- Other names: Limb deficiencies distal with micrognathia
- Autosomal recessive inheritance
- Buttien-Fryns syndrome is inherited in an autosomal recessive inheritance
- Symptoms: Oligodactyly and micrognathia
- Frequency: Only 4 cases ever recorded

= Buttien-Fryns syndrome =

Congenital genetic disorder which causes oligodactyly and micrognathia

Buttien-Fryns syndrome is a congenital genetic disorder that causes severe oligodactyly and micrognathia. It is caused by a change in the structure of the 10q gene.
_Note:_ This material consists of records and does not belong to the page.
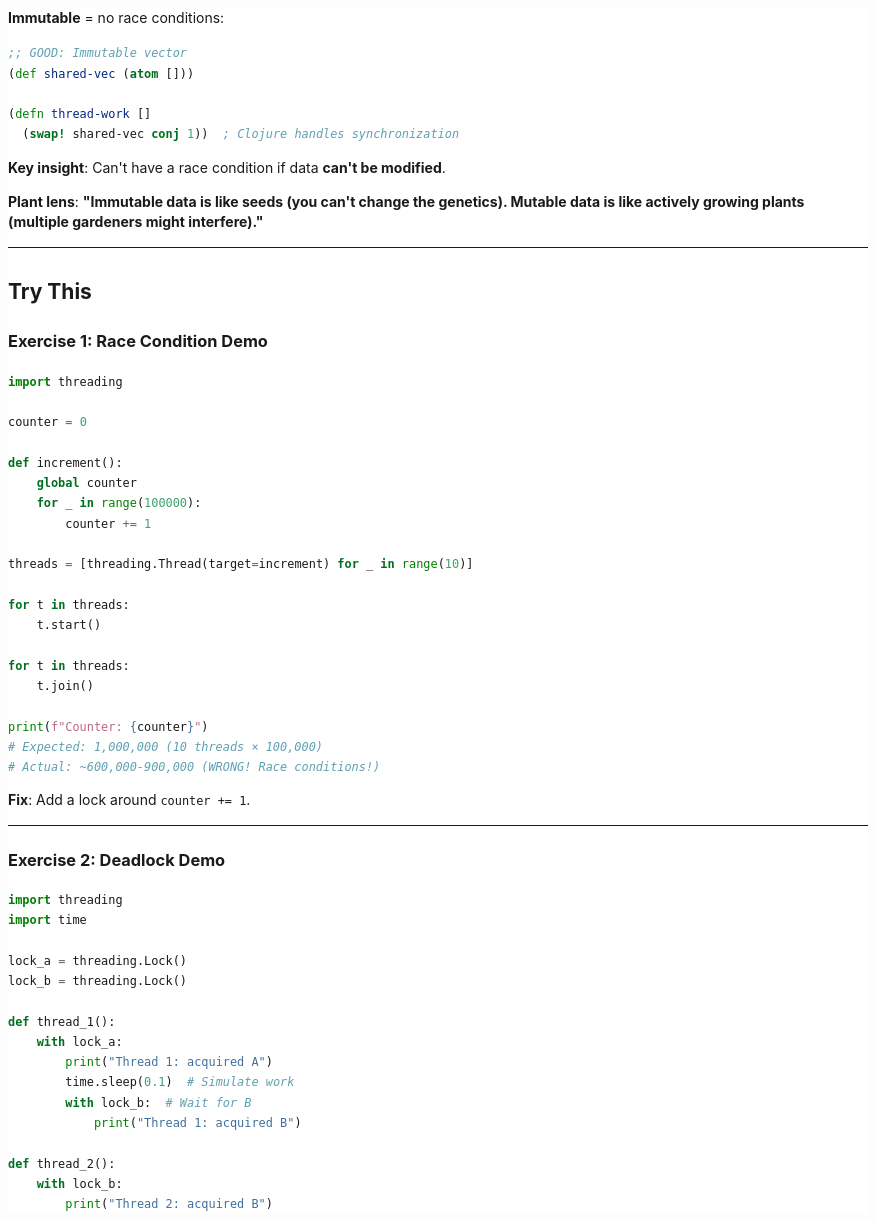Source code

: **Immutable** = no race conditions:

```clojure
;; GOOD: Immutable vector
(def shared-vec (atom []))

(defn thread-work []
  (swap! shared-vec conj 1))  ; Clojure handles synchronization
```

**Key insight**: Can't have a race condition if data **can't be modified**.

**Plant lens**: **"Immutable data is like seeds (you can't change the genetics). Mutable data is like actively growing plants (multiple gardeners might interfere)."**

---

## Try This

### Exercise 1: Race Condition Demo

```python
import threading

counter = 0

def increment():
    global counter
    for _ in range(100000):
        counter += 1

threads = [threading.Thread(target=increment) for _ in range(10)]

for t in threads:
    t.start()

for t in threads:
    t.join()

print(f"Counter: {counter}")
# Expected: 1,000,000 (10 threads × 100,000)
# Actual: ~600,000-900,000 (WRONG! Race conditions!)
```

**Fix**: Add a lock around `counter += 1`.

---

### Exercise 2: Deadlock Demo

```python
import threading
import time

lock_a = threading.Lock()
lock_b = threading.Lock()

def thread_1():
    with lock_a:
        print("Thread 1: acquired A")
        time.sleep(0.1)  # Simulate work
        with lock_b:  # Wait for B
            print("Thread 1: acquired B")

def thread_2():
    with lock_b:
        print("Thread 2: acquired B")
```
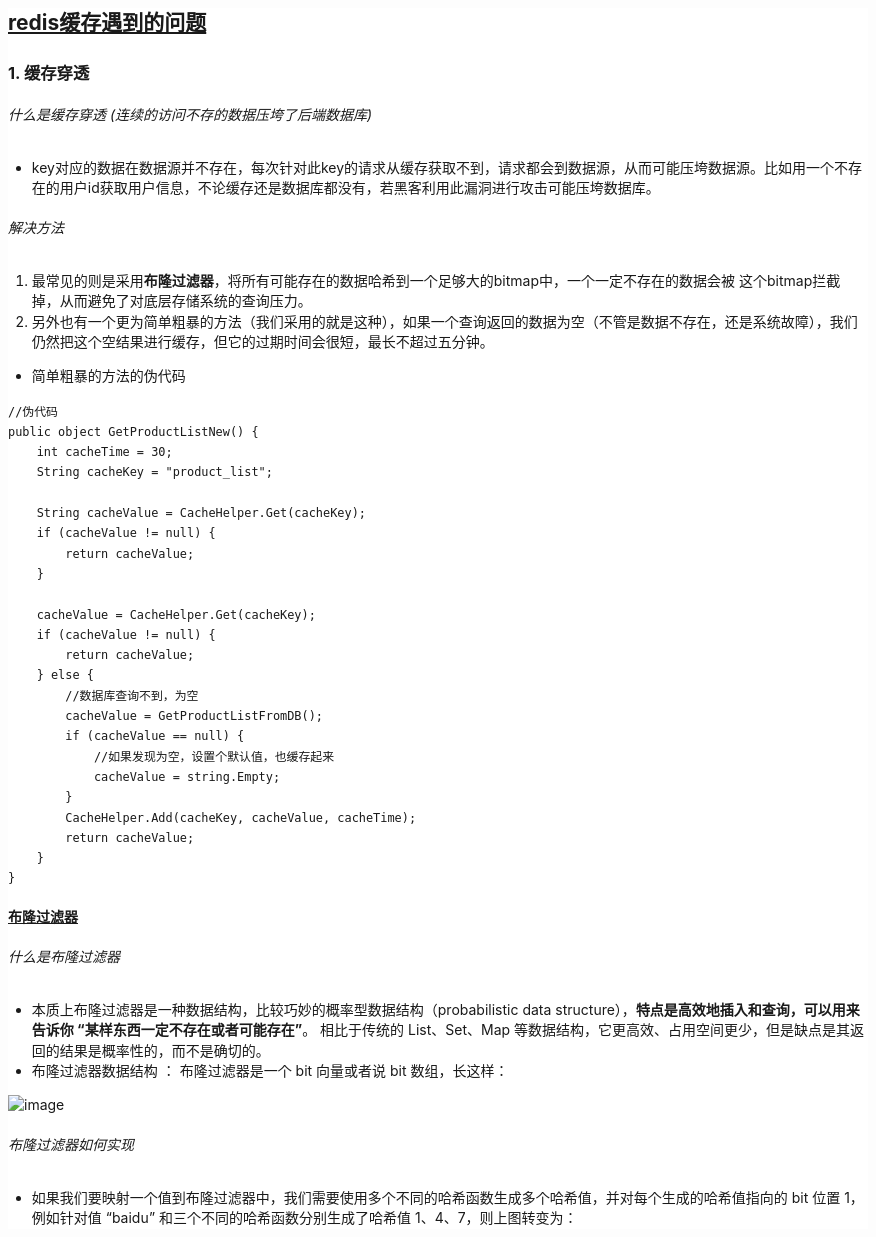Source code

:## [redis缓存遇到的问题](https://www.cnblogs.com/xichji/p/11286443.html)
### 1. 缓存穿透
###### 什么是缓存穿透 (连续的访问不存的数据压垮了后端数据库)
* key对应的数据在数据源并不存在，每次针对此key的请求从缓存获取不到，请求都会到数据源，从而可能压垮数据源。比如用一个不存在的用户id获取用户信息，不论缓存还是数据库都没有，若黑客利用此漏洞进行攻击可能压垮数据库。
###### 解决方法
1. 最常见的则是采用**布隆过滤器**，将所有可能存在的数据哈希到一个足够大的bitmap中，一个一定不存在的数据会被 这个bitmap拦截掉，从而避免了对底层存储系统的查询压力。 
2.  另外也有一个更为简单粗暴的方法（我们采用的就是这种），如果一个查询返回的数据为空（不管是数据不存在，还是系统故障），我们仍然把这个空结果进行缓存，但它的过期时间会很短，最长不超过五分钟。
* 简单粗暴的方法的伪代码
```
//伪代码
public object GetProductListNew() {
    int cacheTime = 30;
    String cacheKey = "product_list";

    String cacheValue = CacheHelper.Get(cacheKey);
    if (cacheValue != null) {
        return cacheValue;
    }

    cacheValue = CacheHelper.Get(cacheKey);
    if (cacheValue != null) {
        return cacheValue;
    } else {
        //数据库查询不到，为空
        cacheValue = GetProductListFromDB();
        if (cacheValue == null) {
            //如果发现为空，设置个默认值，也缓存起来
            cacheValue = string.Empty;
        }
        CacheHelper.Add(cacheKey, cacheValue, cacheTime);
        return cacheValue;
    }
}
```
#### [布隆过滤器](https://zhuanlan.zhihu.com/p/43263751)
###### 什么是布隆过滤器
* 本质上布隆过滤器是一种数据结构，比较巧妙的概率型数据结构（probabilistic data structure），**特点是高效地插入和查询，可以用来告诉你 “某样东西一定不存在或者可能存在”**。
相比于传统的 List、Set、Map 等数据结构，它更高效、占用空间更少，但是缺点是其返回的结果是概率性的，而不是确切的。
* 布隆过滤器数据结构 ：
布隆过滤器是一个 bit 向量或者说 bit 数组，长这样：

![image](https://upload-images.jianshu.io/upload_images/2785001-07e149c32a2608fa.jpg)
###### 布隆过滤器如何实现
* 如果我们要映射一个值到布隆过滤器中，我们需要使用多个不同的哈希函数生成多个哈希值，并对每个生成的哈希值指向的 bit 位置 1，例如针对值 “baidu” 和三个不同的哈希函数分别生成了哈希值 1、4、7，则上图转变为：
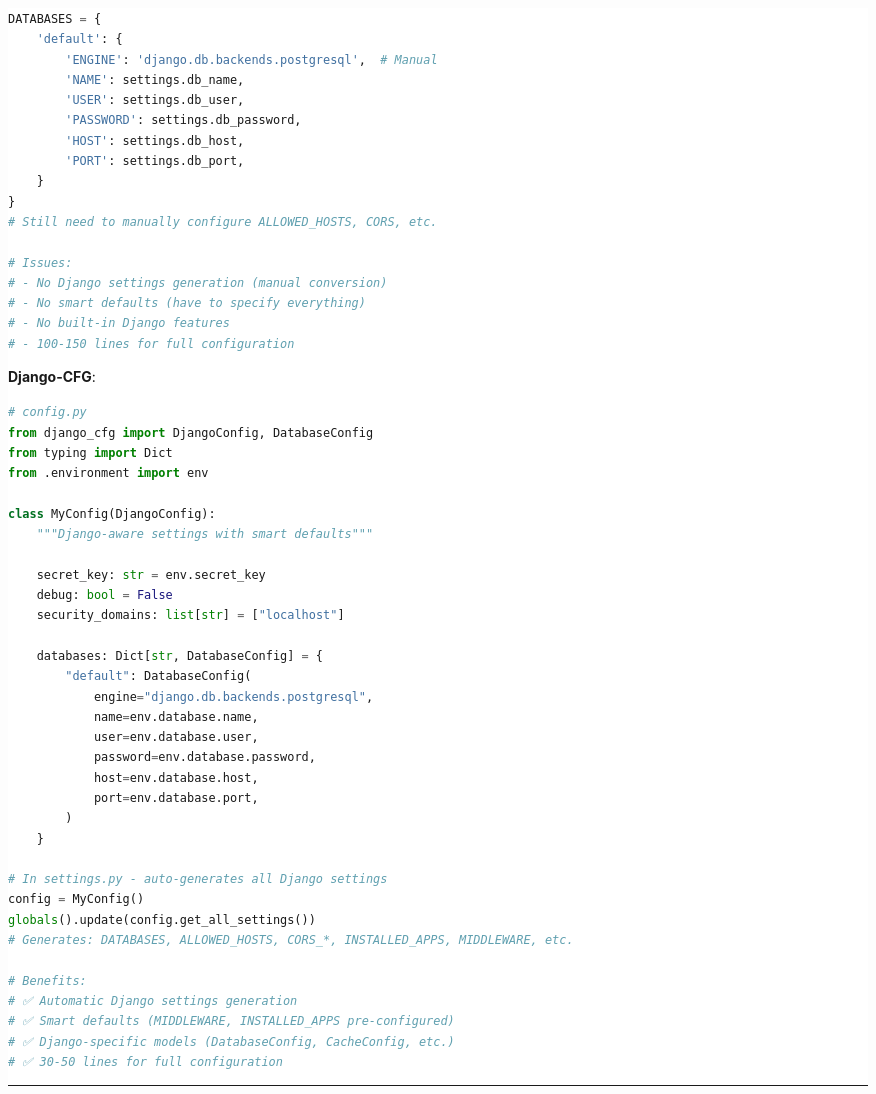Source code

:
 ```python
DATABASES = {
    'default': {
        'ENGINE': 'django.db.backends.postgresql',  # Manual
        'NAME': settings.db_name,
        'USER': settings.db_user,
        'PASSWORD': settings.db_password,
        'HOST': settings.db_host,
        'PORT': settings.db_port,
    }
}
# Still need to manually configure ALLOWED_HOSTS, CORS, etc.

# Issues:
# - No Django settings generation (manual conversion)
# - No smart defaults (have to specify everything)
# - No built-in Django features
# - 100-150 lines for full configuration
```

**Django-CFG**:
```python
# config.py
from django_cfg import DjangoConfig, DatabaseConfig
from typing import Dict
from .environment import env

class MyConfig(DjangoConfig):
    """Django-aware settings with smart defaults"""

    secret_key: str = env.secret_key
    debug: bool = False
    security_domains: list[str] = ["localhost"]

    databases: Dict[str, DatabaseConfig] = {
        "default": DatabaseConfig(
            engine="django.db.backends.postgresql",
            name=env.database.name,
            user=env.database.user,
            password=env.database.password,
            host=env.database.host,
            port=env.database.port,
        )
    }

# In settings.py - auto-generates all Django settings
config = MyConfig()
globals().update(config.get_all_settings())
# Generates: DATABASES, ALLOWED_HOSTS, CORS_*, INSTALLED_APPS, MIDDLEWARE, etc.

# Benefits:
# ✅ Automatic Django settings generation
# ✅ Smart defaults (MIDDLEWARE, INSTALLED_APPS pre-configured)
# ✅ Django-specific models (DatabaseConfig, CacheConfig, etc.)
# ✅ 30-50 lines for full configuration
```

---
The condition has been reported in four patients, two of which were siblings.

== Symptoms and signs==
Oligodactyly and micrognathia are the most well known symptoms of the disease. Other symptoms include:
- Ankle and foot anomalies
- Nearsightedness
- Kidney hypoplasia/insufficiency
- Maxilla hypoplasia
- Microretrognathia
- Wrist and hand anomalies
- Ear anomalies
- Ulna anomalies
- Hearing loss
- Cryptorchidism
- High-arched palate
- Nystagmus
- Microglossia
- Microdontia
- Macrocephaly
- Cleft palate
- Other oral anomalies

== Cause ==
Buttien-Fryns syndrome is caused by a duplication or triplication of the 10q24 gene. This gene is also associated with other conditions such as split hand. The condition is inherited in an autosomal recessive manner.